By that time, with total darkness, Joan was really scared, "Daddy" she apologized" I hope that you don't mind that I am scared". "Of course not, I understand. But don't worry, pretty soon the wind will die down and we will be returning." I was not so sure and was scared too: I knew that in the cold night, As wet as I was, if the windstorm lasts through the night I may not be able to bring Joan to safety ever.

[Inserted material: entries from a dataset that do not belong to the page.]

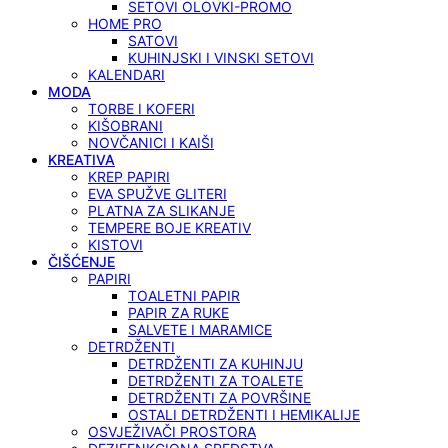
SETOVI OLOVKI-PROMO
HOME PRO
SATOVI
KUHINJSKI I VINSKI SETOVI
KALENDARI
MODA
TORBE I KOFERI
KIŠOBRANI
NOVČANICI I KAIŠI
KREATIVA
KREP PAPIRI
EVA SPUŽVE GLITERI
PLATNA ZA SLIKANJE
TEMPERE BOJE KREATIV
KISTOVI
ČIŠĆENJE
PAPIRI
TOALETNI PAPIR
PAPIR ZA RUKE
SALVETE I MARAMICE
DETRDŽENTI
DETRDŽENTI ZA KUHINJU
DETRDŽENTI ZA TOALETE
DETRDŽENTI ZA POVRŠINE
OSTALI DETRDŽENTI I HEMIKALIJE
OSVJEŽIVAČI PROSTORA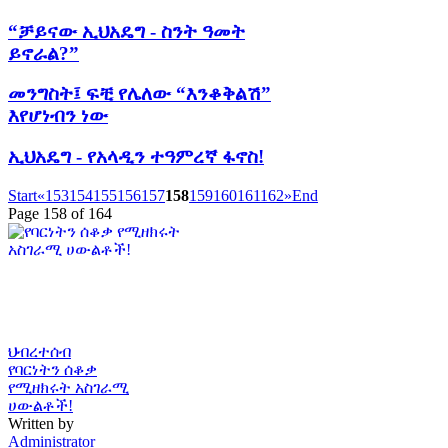
“ቻይናው ኢህአዴግ - ስንት ዓመት
ይኖራል?”
መንግስት፤ ፍቺ የሌለው “እንቆቅልሽ”
እየሆነብን ነው
ኢህአዴግ - የአላዲን ተዓምረኛ ፋኖስ!
Start
«
153
154
155
156
157
158
159
160
161
162
»
End
Page 158 of 164
ህብረተሰብ
የባርነትን ሰቆቃ
የሚዘክሩት አስገራሚ
ሀውልቶች!
Written by
Administrator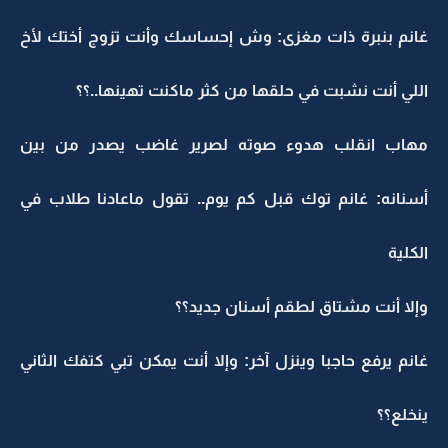
غانم بنبرة ذات مغزى: وش إحساسك وأنت تزوج أختك لأخ
اللي أنت نشبت في حلقها من كثر ماكنت تهينها..؟؟
مهاب انقلب هدوء صوته لصرير غاضب يصدر من بين
أسنانه: غانم توك قبل كم يوم.. تقول ماعادنا طلاب في
الكلية
وإلا أنت مشتاق لطقم أسنان جديد؟؟
غانم يرفع حاجبا وينزل آخر: وإلا أنت يمكن تبي كتفك الثاني
ينخلع؟؟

Using slabs I arranged for Joan a sort of bunk and covered her with layers of wood and bark to protect her from wind and keep her warm. I laid down on her windward side, built a wind barrier and covered myself with bark and slabs too. I could not read my wristwatch and did not have any notion of time. But the wind did subside and the sky started clearing; I carried Joan to the boat and was limping using one oar on the way back. I could see very faint outline of the shore and my only concern now was not to miss our small inlet.

However at one point I noticed light and people moving around - that was it! When we touched the land our hosts were just boarding the motorboat. They did not say a word to us. I don't know if they became speechless when they saw us emerging from darkness, like ghosts returning from the other world, or they blamed us for the panic raised by our disappearance. Perhaps both. It was close to midnight. We went to the dinning room for a cup of hot chocolate. Joan fell asleep as soon as she touched the pillow. I took a hot shower before bed.

That night, when I did not show up for hot chocolate at 11, and somebody mentioned that we were seen going towards the lake with the fishing rod, and when upon checking they did not find us in our cottage, they were seized by fear: what could they expect to happen to a small rowboat on the lake for over four hours during severe windstorm?


Next day, somebody brought back my abandoned fishing rod, but I lost stomach for fishing - not there anyway. Besides, these were last two days of our stay and I decided to take it easy. Back in Vancouver my problem was to answer a simple question: "How was your Vacation?" There was fun. There were serious moments, and there were grave moments. So, how was our Vacation?" The answer is: unforgettable.